かつてTwitterという名前だったSNSで、近年、よく見かける話題がある。社会保障問題だ。日本の社会保障――年金や医療といった分野では、もはや無視できないほどの世代間格差が顕わになっている。情報もかなり蓄積されてきていて、そこそこ有名なアカウントが「格差なんて存在(または大したことない)」などと言おうものなら、即座にソース付きで具体的な反論が飛んでくる。
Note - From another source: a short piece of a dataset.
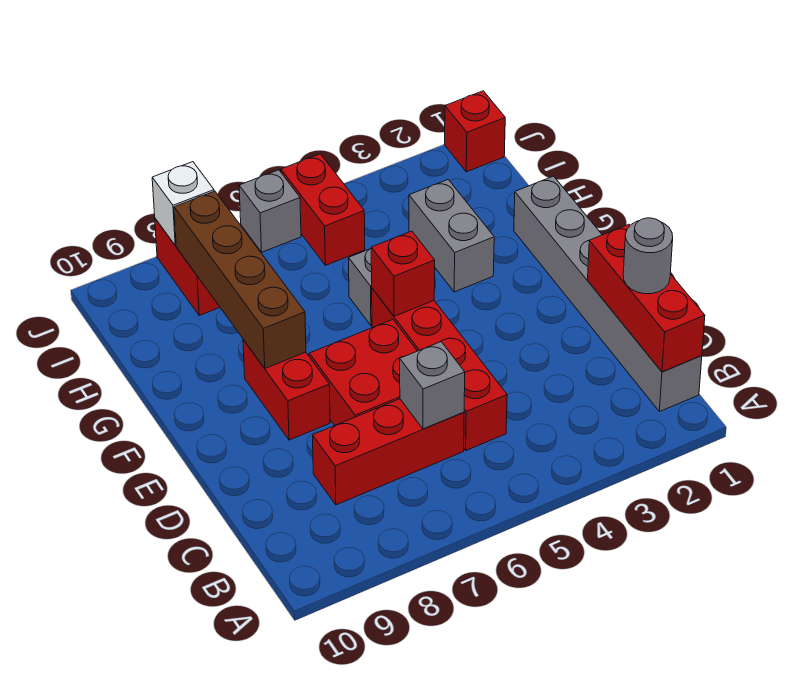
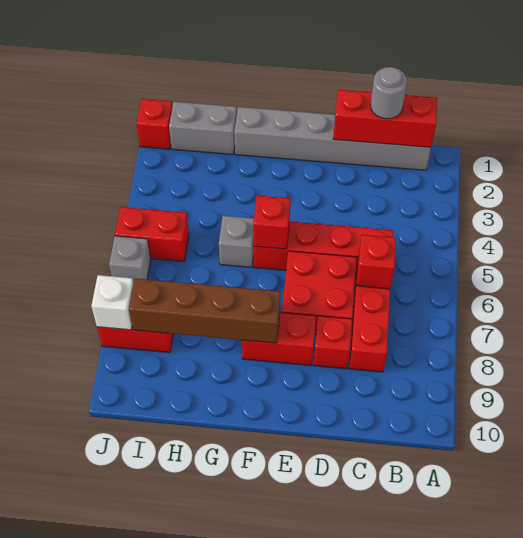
grey 1x1 brick [400,342,465,429] -> red 1x1 brick [356,235,396,289]
none -> red 1x1 brick [314,316,352,369]
grey 1x2 brick [409,180,494,292] -> grey 1x2 brick moved to [169,102,237,154]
別の話になるが、以前から「AIに無断で学習させるのを原則禁止にする」という政治テーマが話題になっている。ChatGPTの登場以来、AIが急速に進歩しているので、こういう話が出てきた。
実は、これらに共通していることがある。それは、どちらも「現状維持をしたい」というのが根本の動機にあることだ。
なぜ今まで社会保障を改革できなかったのか? 利権の絡み合いなどいろいろな理由によって、「現状を維持」したかったからだ。なぜAIが学習することを規制しようとするのか? AIの発展によって自分たちの仕事の価値が下がるのではないかと考え、「現状を維持」したいからだ。
これら2つのテーマ以外にも、日本にはさまざまな「現状維持」の圧力がある。「現状維持で何が悪いのか」と考えている人も多いだろう。
当事者たちは、自分たちの利権や収入が失われる可能性があるのだから、反対するのは当然の権利だと主張するだろう。なるほど、それ自体は当然かもしれない。だが、反対することが第三者を含めた人々の利益にまでなっているかどうかは、別の話である。
そもそも現状維持というものは、永久に維持できるものではない。人間は常に変化しており、価値観が変われば、それは市場にも反映される。人間は飽きる生き物であり、常に新しいものを求める。新しいテクノロジーや新しいアイデアは生まれ続ける。それらを政治の強制力でいつまでも抑えることはできない。これが人間社会の現実である。
無理に現状維持を続けようとすれば、それは必ず市場のどこかに歪みを生み出し、社会全体の衰退を招くことになる。日本の苦境の原因――現在の不幸を招いた理由は、ここにある。